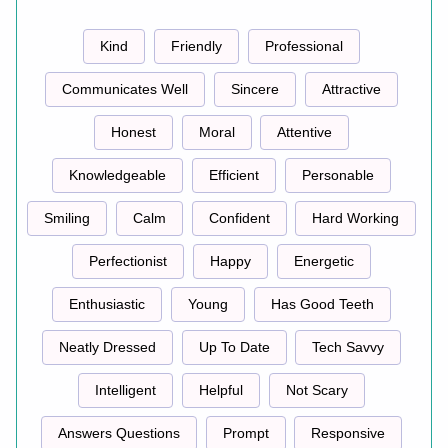
Kind
Friendly
Professional
Communicates Well
Sincere
Attractive
Honest
Moral
Attentive
Knowledgeable
Efficient
Personable
Smiling
Calm
Confident
Hard Working
Perfectionist
Happy
Energetic
Enthusiastic
Young
Has Good Teeth
Neatly Dressed
Up To Date
Tech Savvy
Intelligent
Helpful
Not Scary
Answers Questions
Prompt
Responsive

#### Exercise directions
What is needed is an exact retyping of every line from the one containing "Communicates Well" through the final line of the entries, and only those lines.

#### Answer below
Communicates Well
Sincere
Attractive
Honest
Moral
Attentive
Knowledgeable
Efficient
Personable
Smiling
Calm
Confident
Hard Working
Perfectionist
Happy
Energetic
Enthusiastic
Young
Has Good Teeth
Neatly Dressed
Up To Date
Tech Savvy
Intelligent
Helpful
Not Scary
Answers Questions
Prompt
Responsive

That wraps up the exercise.